Personal information
- Born: March 19, 1995 (age 30) Missouri City, Texas, U.S.
- Height: 6 ft 0 in (1.83 m)
- Weight: 180 lb (82 kg)

Career information
- High school: Elkins (Missouri City)
- College: North Texas (2013-2015) Texas Southern (2016-2017)
- NFL draft: 2018: undrafted

Career history
- Washington Redskins (2018–2019); Seattle Seahawks (2020–2021)*; Saskatchewan Roughriders (2022)*; Houston Gamblers (2022)*; Hamilton Tiger-Cats (2023)*;
- * Offseason and/or practice squad member only

Career NFL statistics
- Receptions: 1
- Receiving yards: 8
- Stats at Pro Football Reference

= Darvin Kidsy =

American football player (born 1995)

Darvin Kidsy Jr. (born March 19, 1995) is an American football wide receiver. He played college football at North Texas and Texas Southern. He has also been a member of the Washington Redskins, Seattle Seahawks, Saskatchewan Roughriders, and Houston Gamblers.

==College career==
Kidsy began his career at the University of North Texas, where he played for three seasons. As a junior in 2015, he played in 11 games, starting two of them, and recorded 17 receptions for 240 yards and two touchdowns. In three seasons at North Texas, Kidsy appeared in 36 games, catching 48 passes for 539 yards and two touchdowns, and recording two punt return touchdowns and one kick return touchdown.

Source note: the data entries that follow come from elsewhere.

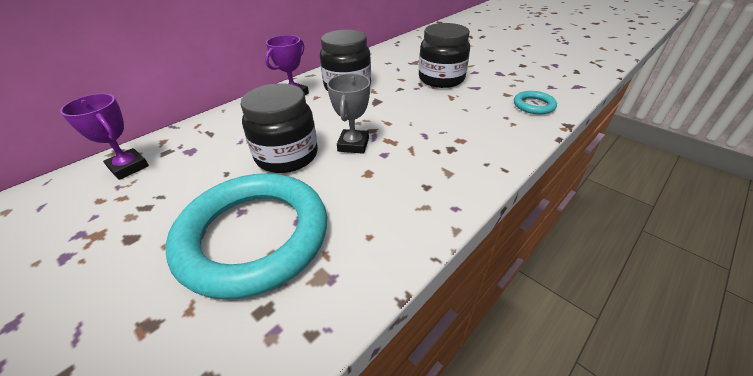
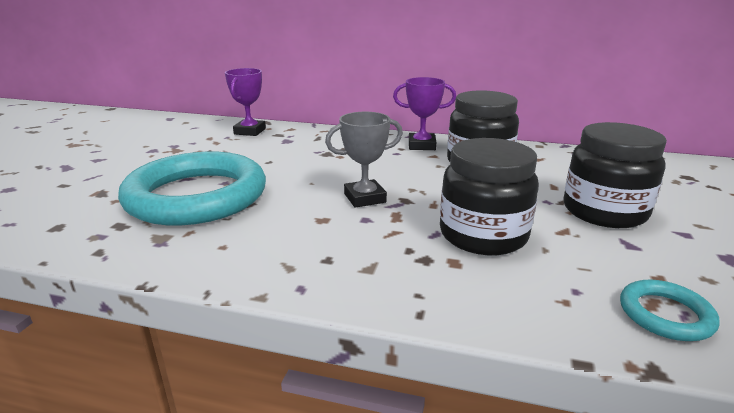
camera: 60 degrees right, 15 degrees down
(287, 156) = (314, 175): black jar -> black jar (483, 235)

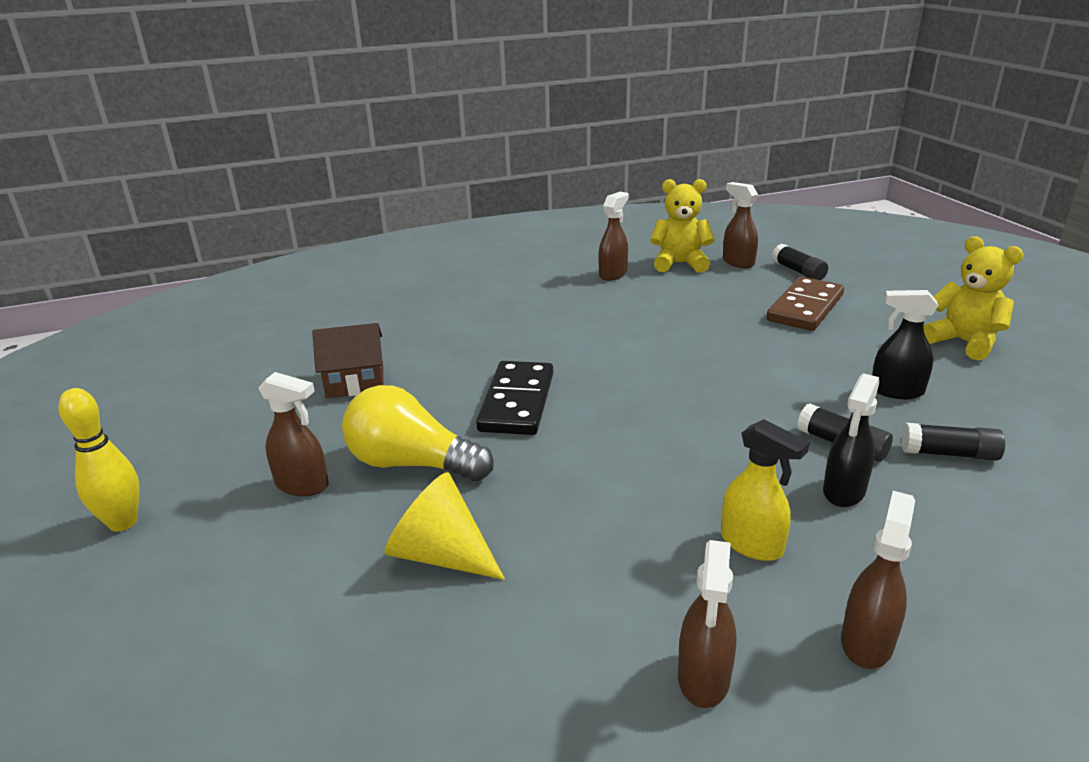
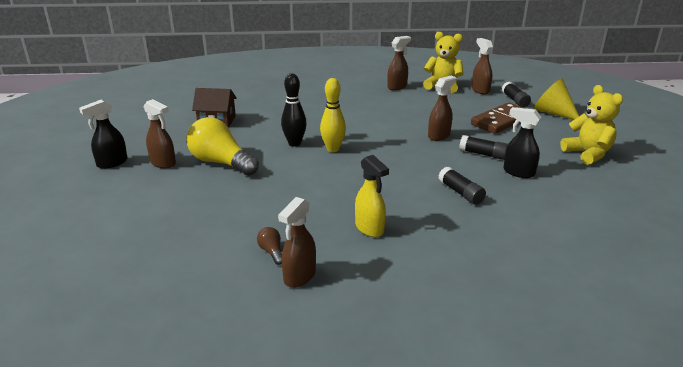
camera: 15 degrees right, 0 degrees up
(123, 523) = (74, 164): yellow bowling pin -> yellow bowling pin (333, 149)
(441, 555) = (210, 204): yellow cone -> yellow cone (553, 113)
(517, 402) = (294, 143): black domino -> black bowling pin
(619, 635) = (271, 252): none -> brown light bulb
(843, 491) = (441, 215): black spray bottle -> black spray bottle (112, 163)
(867, 641) = (395, 280): brown spray bottle -> brown spray bottle (439, 136)
(949, 454) = (521, 208): black glue stick -> black glue stick (483, 154)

Kidsy transferred to Texas Southern University after his junior year following an arrest stemming from a hit-and-run accident in which he was alleged to be the driver of a vehicle that struck and seriously injured two pedestrians on December 5, 2015. He was arrested on January 8, 2016, charged with causing an accident involving personal injury, a third-degree felony in Texas. Kidsy was forced to sit out the 2016 season due to NCAA transfer rules. In his lone year playing at Texas Southern, as a redshirt senior in 2017, Kidsy had 38 receptions for 519 yards and three touchdowns.

==Professional career==
===Washington Redskins/Football Team===
Kidsy signed with the Washington Football Team as an undrafted free agent on May 14, 2018 after participating in a rookie minicamp with the team. He was cut by the Redskins at the end of training camp and subsequently re-signed to the team's practice squad on September 2, 2018. Kidsy was promoted to the Redskins active roster on December 20, 2018. He made his NFL debut on December 22, 2018 against the Tennessee Titans. He caught his first career pass, an eight-yard reception from Josh Johnson, in the Redskins’ final game of the season against the Philadelphia Eagles.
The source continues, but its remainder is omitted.